Collected data
※ ※ ※

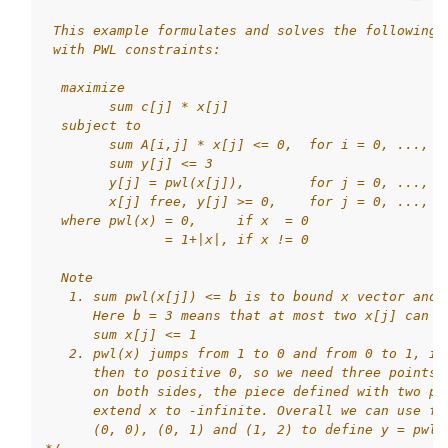
 This example formulates and solves the following 
 with PWL constraints:
  maximize
        sum c[j] * x[j]
  subject to
        sum A[i,j] * x[j] <= 0,  for i = 0, ..., m
        sum y[j] <= 3
        y[j] = pwl(x[j]),        for j = 0, ..., n
        x[j] free, y[j] >= 0,    for j = 0, ..., n
  where pwl(x) = 0,     if x  = 0
               = 1+|x|, if x != 0
  Note
   1. sum pwl(x[j]) <= b is to bound x vector and 
      Here b = 3 means that at most two x[j] can b
      sum x[j] <= 1
   2. pwl(x) jumps from 1 to 0 and from 0 to 1, if
      then to positive 0, so we need three points 
      on both sides, the piece defined with two po
      extend x to -infinite. Overall we can use fi
      (0, 0), (0, 1) and (1, 2) to define y = pwl(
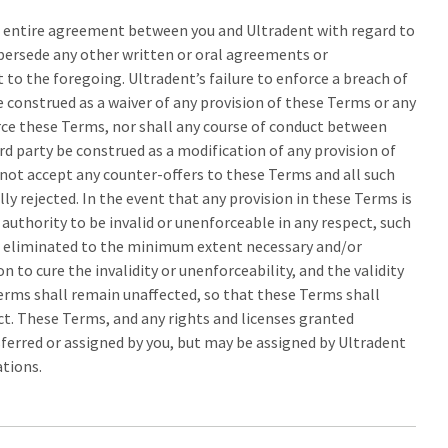
 entire agreement between you and Ultradent with regard to
upersede any other written or oral agreements or
to the foregoing. Ultradent’s failure to enforce a breach of
 construed as a waiver of any provision of these Terms or any
rce these Terms, nor shall any course of conduct between
rd party be construed as a modification of any provision of
 not accept any counter-offers to these Terms and all such
lly rejected. In the event that any provision in these Terms is
authority to be invalid or unenforceable in any respect, such
or eliminated to the minimum extent necessary and/or
on to cure the invalidity or unenforceability, and the validity
erms shall remain unaffected, so that these Terms shall
ect. These Terms, and any rights and licenses granted
ferred or assigned by you, but may be assigned by Ultradent
ations.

※ ※ ※

WRITTEN TASK:
Your task is to restate word for word the lines from the top of the data to the line containing "ect. These Terms, and", both ends included, with every picture left out.

SOLUTION TO THE EXERCISE:
 This example formulates and solves the following 
 with PWL constraints:
  maximize
        sum c[j] * x[j]
  subject to
        sum A[i,j] * x[j] <= 0,  for i = 0, ..., m
        sum y[j] <= 3
        y[j] = pwl(x[j]),        for j = 0, ..., n
        x[j] free, y[j] >= 0,    for j = 0, ..., n
  where pwl(x) = 0,     if x  = 0
               = 1+|x|, if x != 0
  Note
   1. sum pwl(x[j]) <= b is to bound x vector and 
      Here b = 3 means that at most two x[j] can b
      sum x[j] <= 1
   2. pwl(x) jumps from 1 to 0 and from 0 to 1, if
      then to positive 0, so we need three points 
      on both sides, the piece defined with two po
      extend x to -infinite. Overall we can use fi
      (0, 0), (0, 1) and (1, 2) to define y = pwl(
 entire agreement between you and Ultradent with regard to
upersede any other written or oral agreements or
to the foregoing. Ultradent’s failure to enforce a breach of
 construed as a waiver of any provision of these Terms or any
rce these Terms, nor shall any course of conduct between
rd party be construed as a modification of any provision of
 not accept any counter-offers to these Terms and all such
lly rejected. In the event that any provision in these Terms is
authority to be invalid or unenforceable in any respect, such
or eliminated to the minimum extent necessary and/or
on to cure the invalidity or unenforceability, and the validity
erms shall remain unaffected, so that these Terms shall
ect. These Terms, and any rights and licenses granted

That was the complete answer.